To find the velocity of the aircraft after 6.00 s, we need to use the formulas for horizontal and vertical components separately.

Given initial velocity (vi) and acceleration (a), we can use the formula:

vf = vi + at

For the horizontal component:

Given initial horizontal velocity (vi_x) = 58.0 m/s and horizontal acceleration (a_x) = 3.8 m/s^2

Using the formula vf_x = vi_x + a_x*t:

vf_x = 58.0 m/s + 3.8 m/s^2 * 6.00 s

vf_x = 58.0 m/s + 22.8 m/s

vf_x = 80.8 m/s

For the vertical component:

Given initial vertical velocity (vi_y) = 58.0 m/s and vertical acceleration (a_y) = 0 m/s^2 (since the aircraft flies at a constant altitude)

Using the formula vf_y = vi_y + a_y*t:

vf_y = 58.0 m/s + 0 m/s^2 * 6.00 s

vf_y = 58.0 m/s

Therefore, the velocity of the aircraft after 6.00 s is:

vf = (vf_x, vf_y) = (80.8 m/s, 58.0 m/s)

(a) vf = (80.8 m/s, 58.0 m/s)

To find the position vector of the aircraft after 6.00 s, we need to use the formula:

Δr = vi*t + 0.5*a*t^2

First, find the horizontal displacement (Δx):

Given initial horizontal position (xi) = 1330 m and initial horizontal velocity (vi_x) = 58.0 m/s

Using the formula Δx = xi + vi_x*t + 0.5*a_x*t^2:

Δx = 1330 m + 58.0 m/s * 6.00 s + 0.5 * 3.8 m/s^2 * (6.00 s)^2

Δx = 1330 m + 348 m + 68.4 m

Δx = 1746.4 m

For the vertical displacement (Δy):

Given initial vertical position (yi) = 1330 m and initial vertical velocity (vi_y) = 58.0 m/s

Using the formula Δy = yi + vi_y*t + 0.5*a_y*t^2:

Δy = 1330 m + 58.0 m/s * 6.00 s + 0.5 * 0 m/s^2 * (6.00 s)^2

Δy = 1330 m + 348 m + 0 m

Δy = 1678 m

Therefore, the position vector of the aircraft after 6.00 s is:

Δr = (Δx, Δy) = (1746.4 m, 1678 m)

(b) Δr = (1746.4 m, 1678 m)

Answer 2

To answer these questions, we need to break down the initial position, velocity, and acceleration vectors into their x and y components.

Given:
Initial position (xi, yi) = (1330 m, 0 m)
Initial velocity (vi, θv) = (58.0 m/s, 55.0°)
Acceleration (ai, θa) = (3.8 m/s^2, 195°)

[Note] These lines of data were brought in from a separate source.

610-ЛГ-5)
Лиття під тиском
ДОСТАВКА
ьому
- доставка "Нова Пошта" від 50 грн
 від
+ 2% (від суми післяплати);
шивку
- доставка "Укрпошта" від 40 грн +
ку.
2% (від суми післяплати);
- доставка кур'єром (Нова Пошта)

(a) To find the velocity after 6.00 s, we need to find the final velocity vector (vf). We can use the equation:

vf = vi + a * t

First, let's find the x component of the initial velocity (vxi) and the x component of the acceleration (ax):

vxi = vi * cos(θv)
ax = a * cos(θa)

Substituting the known values:

vxi = 58.0 m/s * cos(55.0°)
ax = 3.8 m/s^2 * cos(195°)

Now, let's find the y component of the initial velocity (vyi) and the y component of the acceleration (ay):

vyi = vi * sin(θv)
ay = a * sin(θa)

Substituting the known values:

vyi = 58.0 m/s * sin(55.0°)
ay = 3.8 m/s^2 * sin(195°)

Now we can find the x component and y component of the final velocity (vxf, vyf):

vxf = vxi + ax * t
vyf = vyi + ay * t

Substituting the known values:

vxf = vxi + ax * 6.00 s
vyf = vyi + ay * 6.00 s

Finally, we can find the magnitude and direction of the final velocity using the Pythagorean theorem and inverse tangent function:

vf = sqrt(vxf^2 + vyf^2) m/s
θf = atan(vyf / vxf)

(b) To find the position vector after 6.00 s, we need to find the final position vector (rf). We can use the equation:

rf = ri + vi * t + 0.5 * a * t^2

First, let's find the x component of the initial position (xi) and the y component of the initial position (yi):

xi = 1330 m
yi = 0 m

Next, let's find the x component and y component of the final position (xf, yf):

xf = xi + (vxi * t) + (0.5 * ax * t^2)
yf = yi + (vyi * t) + (0.5 * ay * t^2)

Substituting the known values:

xf = xi + (vxi * 6.00 s) + (0.5 * ax * (6.00 s)^2)
yf = yi + (vyi * 6.00 s) + (0.5 * ay * (6.00 s)^2)

Therefore, the answers to the questions are:

(a) The final velocity of the aircraft after 6.00 s is vf = (vxf, vyf) m/s.
(b) The position vector of the aircraft after 6.00 s is rf = (xf, yf).